Task description: Please transcribe the data below in full, word for word, without the images.

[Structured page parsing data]
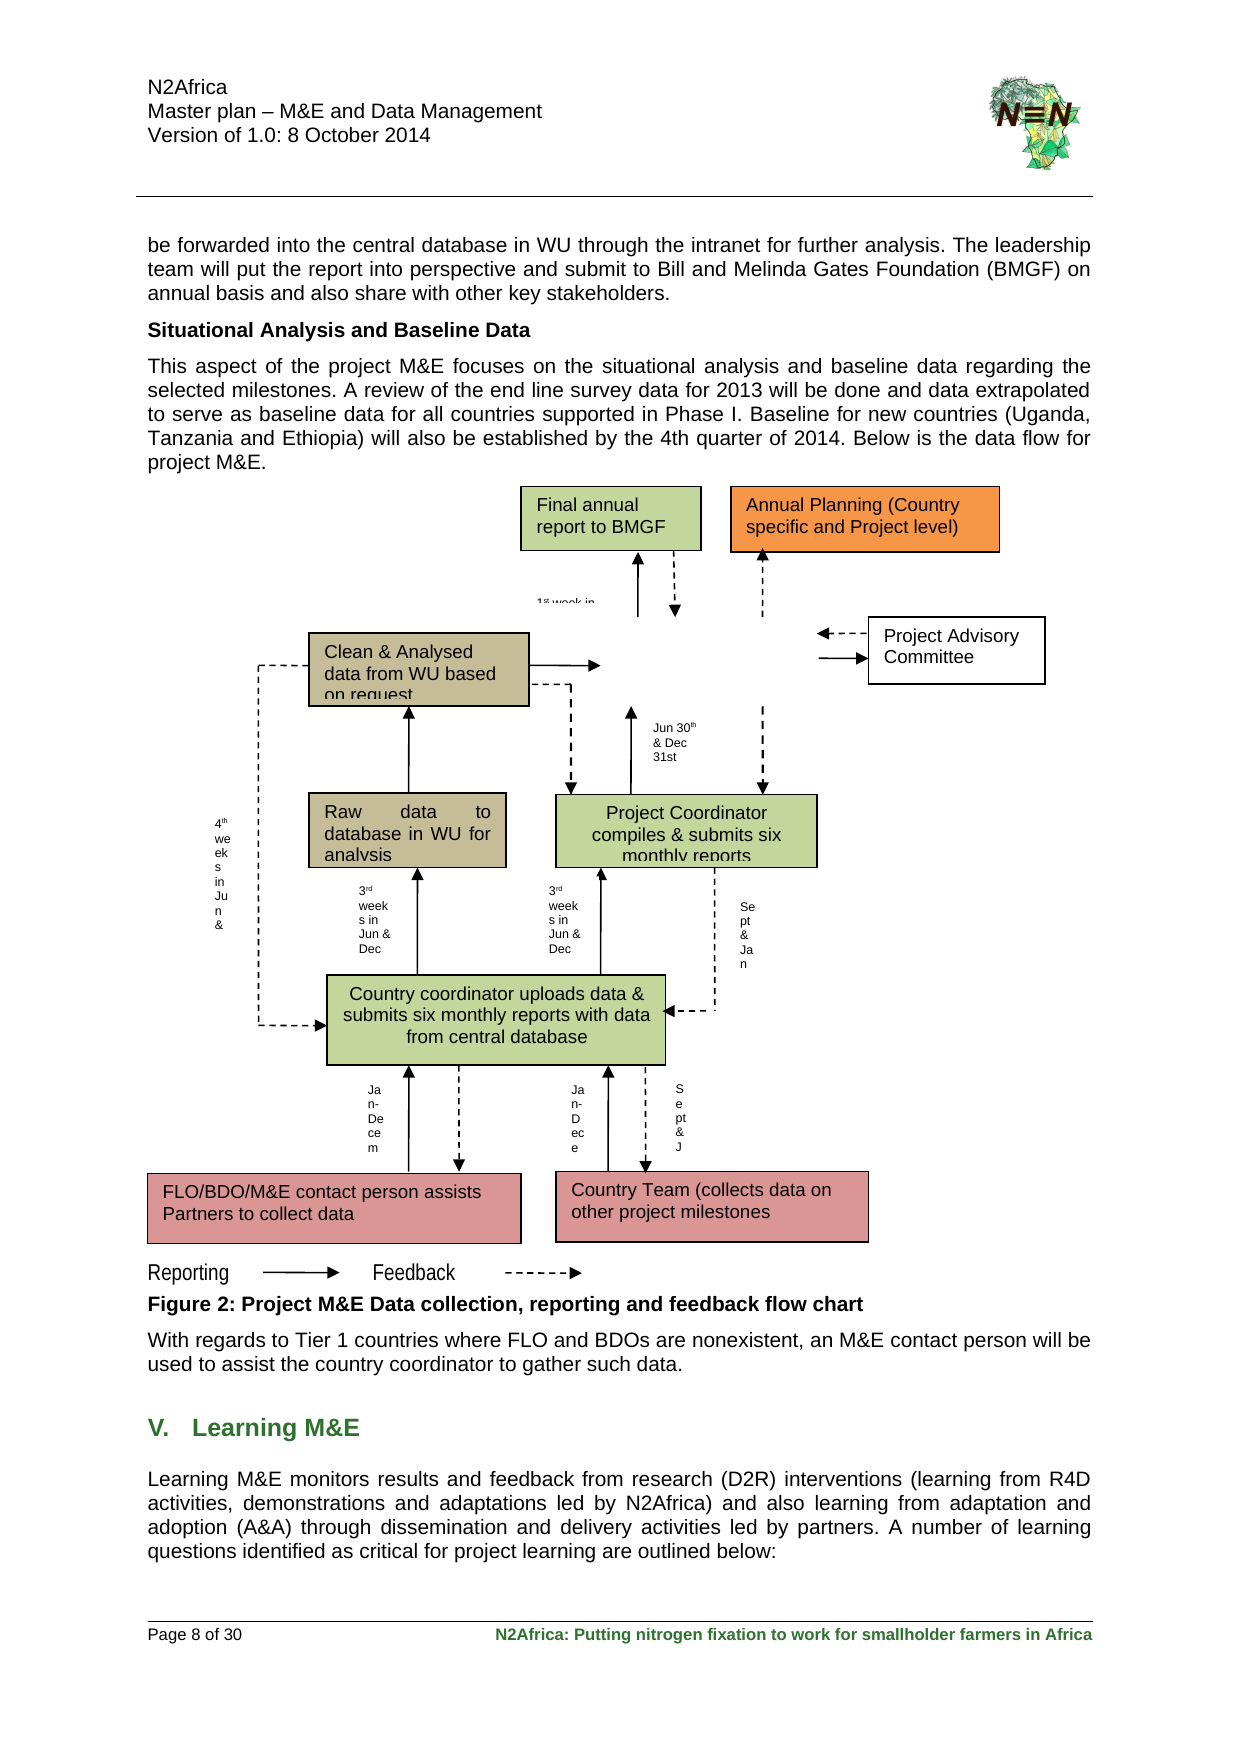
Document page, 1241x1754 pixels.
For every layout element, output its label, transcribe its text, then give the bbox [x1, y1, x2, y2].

text With regards to Tier 1 countries where FLO and BDOs are nonexistent, an M&E contact person will be used to assist the country coordinator to gather such data. [147, 1328, 1092, 1376]
picture [987, 75, 1082, 171]
text Situational Analysis and Baseline Data [147, 318, 1092, 342]
text Figure : Project M&E Data collection, reporting and feedback flow chart [147, 1291, 1092, 1315]
text Reporting Feedback [147, 1258, 1092, 1285]
text This aspect of the project M&E focuses on the situational analysis and baseline data regarding the selected milestones. A review of the end line survey data for 2013 will be done and data extrapolated to serve as baseline data for all countries supported in Phase I. Baseline for new countries (Uganda, Tanzania and Ethiopia) will also be established by the 4th quarter of 2014. Below is the data flow for project M&E. [147, 354, 1092, 474]
subtitle Learning M&E [148, 1413, 1092, 1442]
text Learning M&E monitors results and feedback from research (D2R) interventions (learning from R4D activities, demonstrations and adaptations led by N2Africa) and also learning from adaptation and adoption (A&A) through dissemination and delivery activities led by partners. A number of learning questions identified as critical for project learning are outlined below: [147, 1467, 1092, 1563]
text Reporting formats will be developed to facilitate country level reporting from partners. All Country coordinators will submit sixth monthly reports (January to June, July to December) to the Project coordinator for compilation and onward forwarding to the Project leadership team. An annual report will be summarized based on the two six-monthly reports and submitted to BMGF. Raw data will also be forwarded into the central database in WU through the intranet for further analysis. The leadership team will put the report into perspective and submit to Bill and Melinda Gates Foundation (BMGF) on annual basis and also share with other key stakeholders. [147, 233, 1092, 305]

Task result:
Document page, 1241x1754 pixels.
For every layout element, output its label, transcribe its text, then give the bbox [x1, y1, x2, y2].

text With regards to Tier 1 countries where FLO and BDOs are nonexistent, an M&E contact person will be used to assist the country coordinator to gather such data. [147, 1328, 1092, 1376]
picture [987, 75, 1082, 171]
text Situational Analysis and Baseline Data [147, 318, 1092, 342]
text Figure : Project M&E Data collection, reporting and feedback flow chart [147, 1291, 1092, 1315]
text Reporting Feedback [147, 1258, 1092, 1285]
text This aspect of the project M&E focuses on the situational analysis and baseline data regarding the selected milestones. A review of the end line survey data for 2013 will be done and data extrapolated to serve as baseline data for all countries supported in Phase I. Baseline for new countries (Uganda, Tanzania and Ethiopia) will also be established by the 4th quarter of 2014. Below is the data flow for project M&E. [147, 354, 1092, 474]
subtitle Learning M&E [148, 1413, 1092, 1442]
text Learning M&E monitors results and feedback from research (D2R) interventions (learning from R4D activities, demonstrations and adaptations led by N2Africa) and also learning from adaptation and adoption (A&A) through dissemination and delivery activities led by partners. A number of learning questions identified as critical for project learning are outlined below: [147, 1467, 1092, 1563]
text Reporting formats will be developed to facilitate country level reporting from partners. All Country coordinators will submit sixth monthly reports (January to June, July to December) to the Project coordinator for compilation and onward forwarding to the Project leadership team. An annual report will be summarized based on the two six-monthly reports and submitted to BMGF. Raw data will also be forwarded into the central database in WU through the intranet for further analysis. The leadership team will put the report into perspective and submit to Bill and Melinda Gates Foundation (BMGF) on annual basis and also share with other key stakeholders. [147, 233, 1092, 305]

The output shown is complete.